[[ EXCERPTED TEXT, beginning ]]

He was also shown a brochure, published in December 2016, which became notorious in the aftermath of the Grenfell Tower fire, which advised against using the PE product above 10m.
“As soon as the building is higher than firefighters’ ladders it has to be conceived with an incombustible material,” the document said. It advised against using even the FR cored panel at a height greater than 33m. Grenfell Tower was 67.3m tall.
It emerged today that this document was published shortly after Arconic developed the ability to manufacture a non-combustible, or ‘A2 rated’, product for the first time. Mr Meakins said he had not previously seen this version of the brochure.
He told the inquiry that he had been instructed to focus his efforts on selling the FR product following a sales meeting shortly after he joined the company in 2015. By this point, the sale of the products for Grenfell Tower had already completed.

[[ EXCERPTED TEXT, end ]]
[[ PROVIDED INFORMATION, beginning ]]

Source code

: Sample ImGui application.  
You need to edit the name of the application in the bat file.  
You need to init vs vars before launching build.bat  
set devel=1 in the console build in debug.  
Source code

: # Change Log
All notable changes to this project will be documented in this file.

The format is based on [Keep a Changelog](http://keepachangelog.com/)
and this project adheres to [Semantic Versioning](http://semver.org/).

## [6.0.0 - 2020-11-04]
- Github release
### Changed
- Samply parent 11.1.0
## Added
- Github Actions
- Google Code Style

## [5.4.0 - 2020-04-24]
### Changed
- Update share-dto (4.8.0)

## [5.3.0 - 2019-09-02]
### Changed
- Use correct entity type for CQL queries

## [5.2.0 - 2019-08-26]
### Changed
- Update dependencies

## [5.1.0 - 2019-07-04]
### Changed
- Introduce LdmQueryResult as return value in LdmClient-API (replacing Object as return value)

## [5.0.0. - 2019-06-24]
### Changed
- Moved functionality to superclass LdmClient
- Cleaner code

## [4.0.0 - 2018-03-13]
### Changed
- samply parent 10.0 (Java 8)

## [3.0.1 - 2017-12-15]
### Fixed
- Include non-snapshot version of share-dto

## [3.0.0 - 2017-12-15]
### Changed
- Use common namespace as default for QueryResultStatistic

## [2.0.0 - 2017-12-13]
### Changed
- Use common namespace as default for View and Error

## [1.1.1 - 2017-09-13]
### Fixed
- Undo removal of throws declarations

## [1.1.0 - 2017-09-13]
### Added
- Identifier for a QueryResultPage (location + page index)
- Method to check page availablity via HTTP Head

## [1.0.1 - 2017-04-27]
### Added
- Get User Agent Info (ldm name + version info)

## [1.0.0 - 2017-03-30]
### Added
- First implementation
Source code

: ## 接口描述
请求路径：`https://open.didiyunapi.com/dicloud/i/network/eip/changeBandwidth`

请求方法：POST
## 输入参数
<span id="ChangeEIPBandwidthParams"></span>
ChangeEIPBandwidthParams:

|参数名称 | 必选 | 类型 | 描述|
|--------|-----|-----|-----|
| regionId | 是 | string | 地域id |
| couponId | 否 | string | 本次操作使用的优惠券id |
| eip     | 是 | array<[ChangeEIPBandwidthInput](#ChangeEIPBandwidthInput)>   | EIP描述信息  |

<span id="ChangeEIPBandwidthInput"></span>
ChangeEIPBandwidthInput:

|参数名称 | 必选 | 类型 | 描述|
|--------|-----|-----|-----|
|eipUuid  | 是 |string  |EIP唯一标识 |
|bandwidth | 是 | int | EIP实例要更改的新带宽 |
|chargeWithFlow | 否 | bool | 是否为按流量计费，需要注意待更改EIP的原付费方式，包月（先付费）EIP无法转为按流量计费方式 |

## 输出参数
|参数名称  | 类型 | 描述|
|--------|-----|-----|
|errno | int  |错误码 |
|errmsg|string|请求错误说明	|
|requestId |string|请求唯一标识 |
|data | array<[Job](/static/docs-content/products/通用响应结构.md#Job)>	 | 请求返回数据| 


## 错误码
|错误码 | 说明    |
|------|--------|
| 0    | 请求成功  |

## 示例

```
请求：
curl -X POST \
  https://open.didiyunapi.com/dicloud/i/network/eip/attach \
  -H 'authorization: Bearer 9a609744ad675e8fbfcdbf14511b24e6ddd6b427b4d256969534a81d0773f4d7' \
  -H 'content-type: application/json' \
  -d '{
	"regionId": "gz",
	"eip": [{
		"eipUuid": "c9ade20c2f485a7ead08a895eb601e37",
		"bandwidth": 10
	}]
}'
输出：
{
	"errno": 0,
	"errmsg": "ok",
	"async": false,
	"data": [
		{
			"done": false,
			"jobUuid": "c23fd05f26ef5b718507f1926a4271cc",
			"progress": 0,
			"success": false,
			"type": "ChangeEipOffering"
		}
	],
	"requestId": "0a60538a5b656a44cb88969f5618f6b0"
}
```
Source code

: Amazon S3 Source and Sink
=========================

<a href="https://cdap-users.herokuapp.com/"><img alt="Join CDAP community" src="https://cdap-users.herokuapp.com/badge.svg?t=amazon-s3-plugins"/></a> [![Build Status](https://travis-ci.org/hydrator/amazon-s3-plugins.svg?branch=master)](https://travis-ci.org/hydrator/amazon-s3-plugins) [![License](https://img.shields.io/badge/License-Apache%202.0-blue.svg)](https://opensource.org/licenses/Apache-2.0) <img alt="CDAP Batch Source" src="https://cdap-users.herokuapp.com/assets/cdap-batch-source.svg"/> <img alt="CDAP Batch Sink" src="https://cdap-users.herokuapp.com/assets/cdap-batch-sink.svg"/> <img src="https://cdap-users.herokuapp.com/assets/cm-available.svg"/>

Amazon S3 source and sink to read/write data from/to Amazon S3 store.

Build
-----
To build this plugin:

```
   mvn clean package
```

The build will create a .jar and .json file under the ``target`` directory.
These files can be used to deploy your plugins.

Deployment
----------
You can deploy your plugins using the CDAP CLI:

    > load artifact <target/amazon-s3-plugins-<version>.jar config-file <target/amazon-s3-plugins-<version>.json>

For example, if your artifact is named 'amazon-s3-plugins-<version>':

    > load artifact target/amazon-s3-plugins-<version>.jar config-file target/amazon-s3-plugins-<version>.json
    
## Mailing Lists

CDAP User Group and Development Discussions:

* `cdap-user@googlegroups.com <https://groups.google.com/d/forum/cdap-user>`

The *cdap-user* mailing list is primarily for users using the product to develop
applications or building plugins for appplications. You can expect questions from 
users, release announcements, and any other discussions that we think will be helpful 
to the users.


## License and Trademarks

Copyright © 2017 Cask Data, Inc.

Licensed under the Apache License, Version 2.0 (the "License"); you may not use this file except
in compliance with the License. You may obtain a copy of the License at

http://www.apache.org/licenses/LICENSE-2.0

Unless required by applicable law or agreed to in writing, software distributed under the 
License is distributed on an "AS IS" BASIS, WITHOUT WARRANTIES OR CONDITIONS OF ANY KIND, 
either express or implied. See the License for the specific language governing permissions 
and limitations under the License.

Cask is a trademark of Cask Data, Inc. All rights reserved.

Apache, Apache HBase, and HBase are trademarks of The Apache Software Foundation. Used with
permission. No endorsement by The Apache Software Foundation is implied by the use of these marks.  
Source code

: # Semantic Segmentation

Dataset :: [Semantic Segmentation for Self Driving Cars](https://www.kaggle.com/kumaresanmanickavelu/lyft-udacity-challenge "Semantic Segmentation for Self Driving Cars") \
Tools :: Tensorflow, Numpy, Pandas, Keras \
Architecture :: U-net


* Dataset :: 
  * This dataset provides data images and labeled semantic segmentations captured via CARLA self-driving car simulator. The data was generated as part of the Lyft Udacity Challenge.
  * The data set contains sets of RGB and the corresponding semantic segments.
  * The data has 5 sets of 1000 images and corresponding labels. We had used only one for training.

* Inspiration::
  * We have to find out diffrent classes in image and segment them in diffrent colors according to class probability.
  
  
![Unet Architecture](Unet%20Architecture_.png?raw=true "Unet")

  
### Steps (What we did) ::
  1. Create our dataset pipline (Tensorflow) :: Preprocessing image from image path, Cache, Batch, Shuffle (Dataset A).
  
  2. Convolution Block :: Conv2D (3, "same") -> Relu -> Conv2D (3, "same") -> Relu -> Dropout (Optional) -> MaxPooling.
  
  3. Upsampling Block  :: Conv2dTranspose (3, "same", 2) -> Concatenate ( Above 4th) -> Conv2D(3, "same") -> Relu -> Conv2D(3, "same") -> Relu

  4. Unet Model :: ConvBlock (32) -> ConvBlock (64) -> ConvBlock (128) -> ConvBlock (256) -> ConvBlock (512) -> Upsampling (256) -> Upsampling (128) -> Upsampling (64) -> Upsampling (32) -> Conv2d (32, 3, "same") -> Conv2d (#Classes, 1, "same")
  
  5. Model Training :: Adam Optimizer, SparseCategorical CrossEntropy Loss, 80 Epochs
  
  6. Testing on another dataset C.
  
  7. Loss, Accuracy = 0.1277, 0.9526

[[ PROVIDED INFORMATION, end ]]

■ WORK TASK 1 ■
Answer these questions from the Grenfell inquiry text:
(a) Above what height did the brochure published in December 2016 advise against using the PE product?
(b) How tall was Grenfell Tower?
(c) In what year did Mr Meakins join the company?
■ WORK TASK 2 ■
Continue the Grenfell inquiry text from its final sentence.
These entries are separate material, unrelated to the Grenfell inquiry text.

■ ANSWER SPACE 1 ■
(a) 10m
(b) 67.3m
(c) 2015

■ ANSWER SPACE 2 ■
Mr Meakins was followed by the opening of Claude Schmidt’s evidence. Mr Schmidt is president of Arconic’s French arm, AAP SAS, and is the only one of four witnesses based in Europe that has agreed to give evidence.
He began his testimony late in the day and was only asked a few questions before the inquiry adjourned, but confirmed that he reported to senior Arconic figures in the company’s US-based parent group and occasionally discussed technical matters with them.
He spoke through a translator and will continue giving evidence for the duration of this week.
The inquiry also learned today that Claude Wehrle, a senior member of Arconic’s technical team who was aware of the tests showing the danger of Reynobond PE, visited the Chalcots Estate in May 2017 due to an issue with the delamination of some of the panels.
He said in his witness statement that he had expressed surprise that so many tall buildings – there were five towers on the Chalcots clad in the material – were making use of ACM PE, but was told by senior figures at contractor Rydon that UK regulations permitted its use. Rydon was also the contractor for Grenfell Tower.
Mr Meakins, who also attended the visit, said he did not recall the exchange. Mr Wehrle is among the Arconic witnesses refusing to give evidence.
Earlier in the day, the inquiry was shown a long email exchange in which a customer of Arconic attempted to get answers over the fire safety credentials of Reynobond PE for a different building project.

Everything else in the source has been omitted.